RECORDS SUPPLIED below:
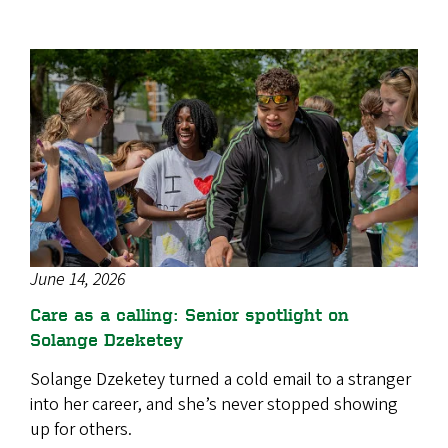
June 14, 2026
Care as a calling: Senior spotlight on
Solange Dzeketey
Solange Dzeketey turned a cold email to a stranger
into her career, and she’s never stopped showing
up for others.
End of RECORDS SUPPLIED.
WHAT THIS TASK INVOLVES: Across the records, count each line that holds the string "Dzeketey". Respond with the number only.

REPLY TO THE EXERCISE: 2